## AIM OF THE TASK
Reproduce the listing below word for word, from the first line to the last, omitting the pictures.

## RECORD EXTRACTS

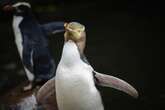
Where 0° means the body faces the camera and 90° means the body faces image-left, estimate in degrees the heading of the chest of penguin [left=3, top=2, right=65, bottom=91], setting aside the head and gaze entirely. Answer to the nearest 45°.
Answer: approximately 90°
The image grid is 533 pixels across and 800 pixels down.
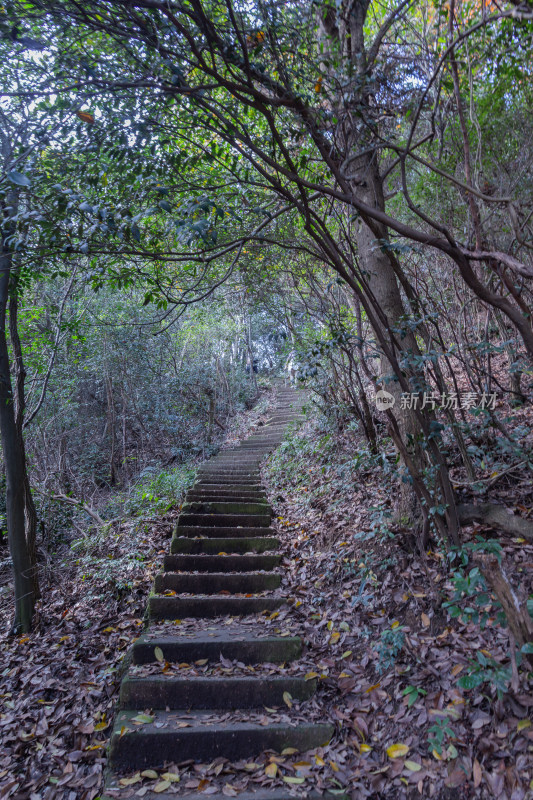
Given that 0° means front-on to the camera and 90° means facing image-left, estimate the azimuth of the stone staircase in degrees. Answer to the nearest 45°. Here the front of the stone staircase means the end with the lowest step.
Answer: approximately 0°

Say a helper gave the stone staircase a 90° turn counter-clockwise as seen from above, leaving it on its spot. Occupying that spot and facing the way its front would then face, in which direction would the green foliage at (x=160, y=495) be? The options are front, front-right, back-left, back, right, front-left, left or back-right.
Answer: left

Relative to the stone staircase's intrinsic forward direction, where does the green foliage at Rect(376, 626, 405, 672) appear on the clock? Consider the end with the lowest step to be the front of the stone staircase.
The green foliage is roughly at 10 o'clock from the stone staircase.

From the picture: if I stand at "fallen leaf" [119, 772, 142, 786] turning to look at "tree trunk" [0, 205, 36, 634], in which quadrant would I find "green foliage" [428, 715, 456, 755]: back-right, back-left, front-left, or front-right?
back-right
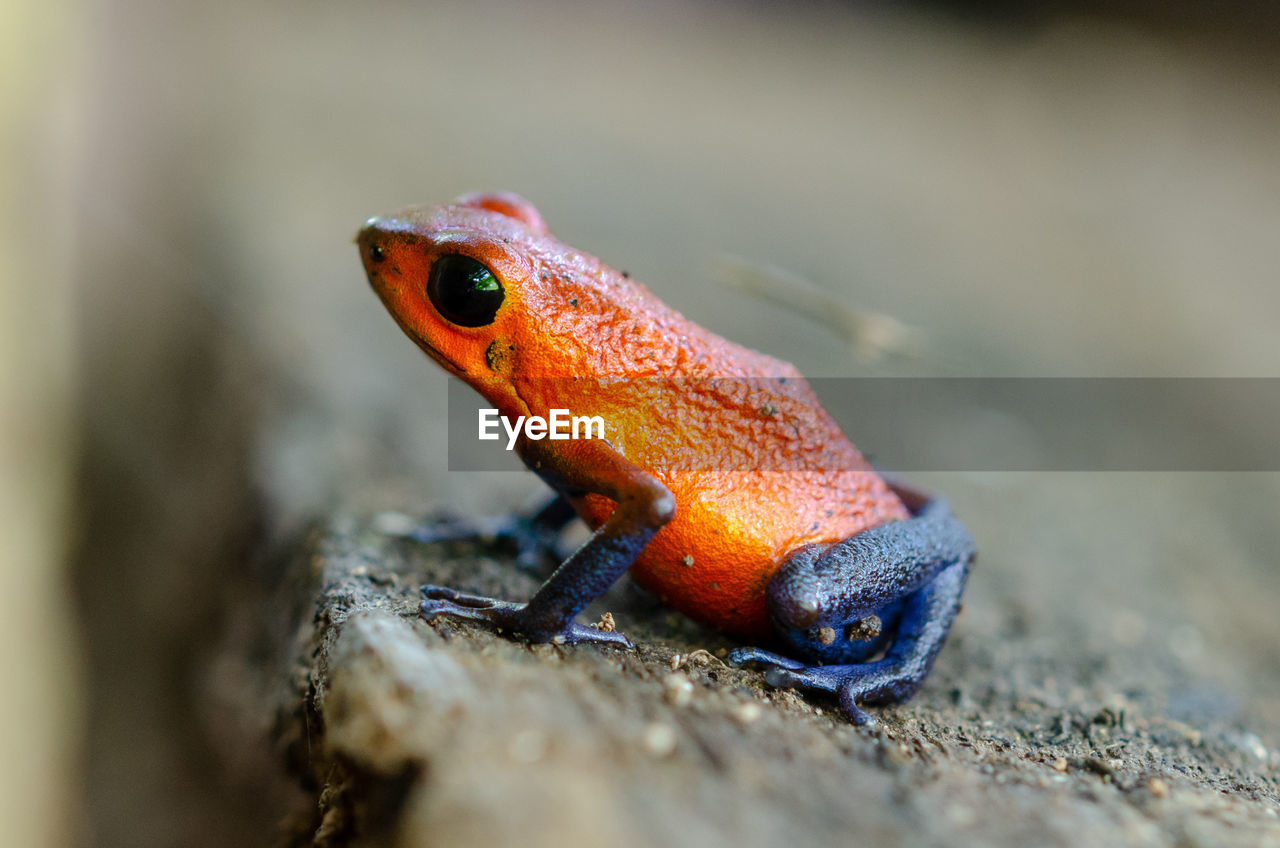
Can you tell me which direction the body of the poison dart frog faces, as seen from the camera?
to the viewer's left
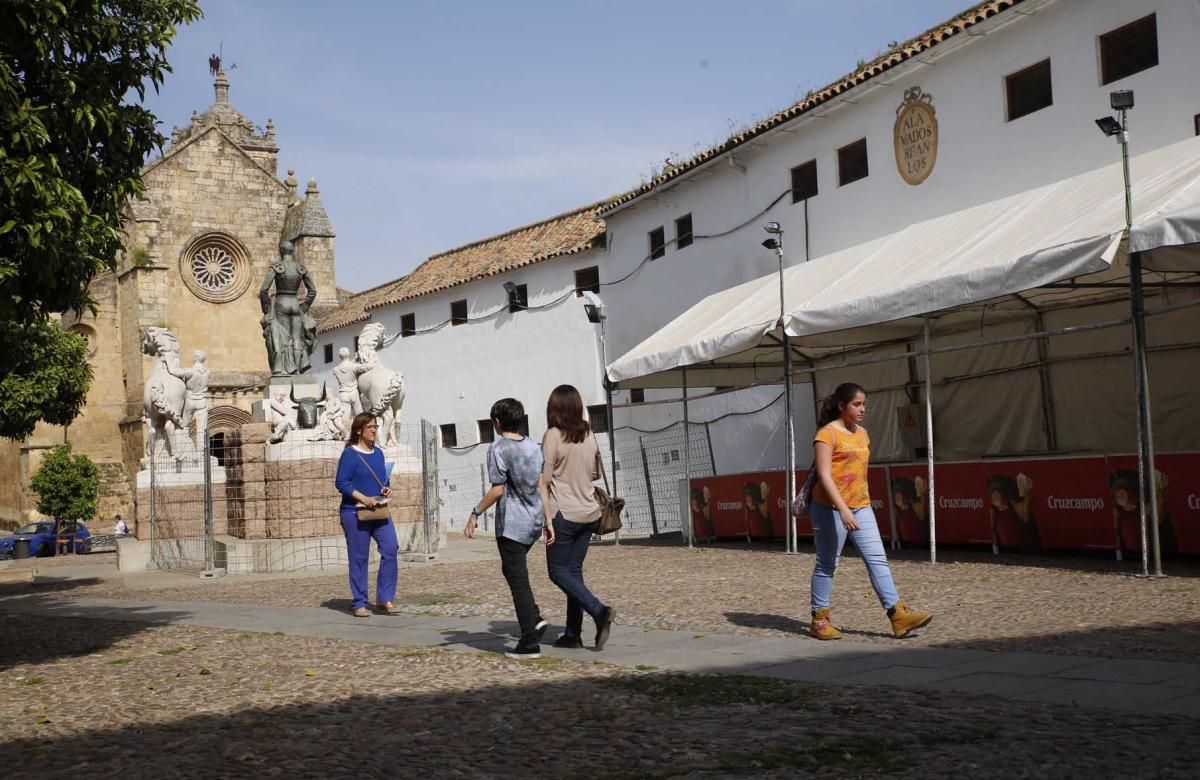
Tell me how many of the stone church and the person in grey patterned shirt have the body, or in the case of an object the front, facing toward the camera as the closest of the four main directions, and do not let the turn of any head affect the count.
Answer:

## EXERCISE RESPONSE
Where 0° means the body faces the camera and 90° means the body faces image-left, estimate in degrees the heading of the chest of penguin [left=3, top=2, right=65, bottom=91], setting aside the head and gaze entirely. Answer to the nearest 45°.
Answer: approximately 90°
The image grid is 533 pixels across and 800 pixels down.
Given that 0° means front-on to the camera and 90° means facing image-left, estimate the azimuth of the stone staircase in degrees. Answer to the nearest 45°. Here the front of the stone staircase means the end with the lowest step.
Answer: approximately 0°

Say a helper gave the stone staircase a 90° turn counter-clockwise as seen from above, leaving it on its spot. Occupying that spot and facing the way its front would then face, in which direction would the green foliage at (x=160, y=495) be? The options are front, front-right, back-left, back, right, front-left, left or back-right.
Answer: left

Relative to the stone staircase's intrinsic forward direction, where does the green foliage at Rect(376, 626, 405, 672) appear on the clock? Consider the end with the lowest step to be the front of the stone staircase.
The green foliage is roughly at 10 o'clock from the stone staircase.

From the picture: if I stand at "fallen leaf" [119, 772, 142, 786] turning to look at "tree trunk" [0, 205, 36, 634], in which quadrant would I find "green foliage" [428, 715, 456, 755]: back-right, back-left, front-left, or front-right?
back-right
Can you tell me which direction the body of the poison dart frog faces, as seen from the camera?
to the viewer's left
Tell me how many of the stone church and the person in grey patterned shirt have the body, or in the case of an object the front, facing toward the camera as the closest of the four main directions, and do not let the turn of any head affect the count.
Answer:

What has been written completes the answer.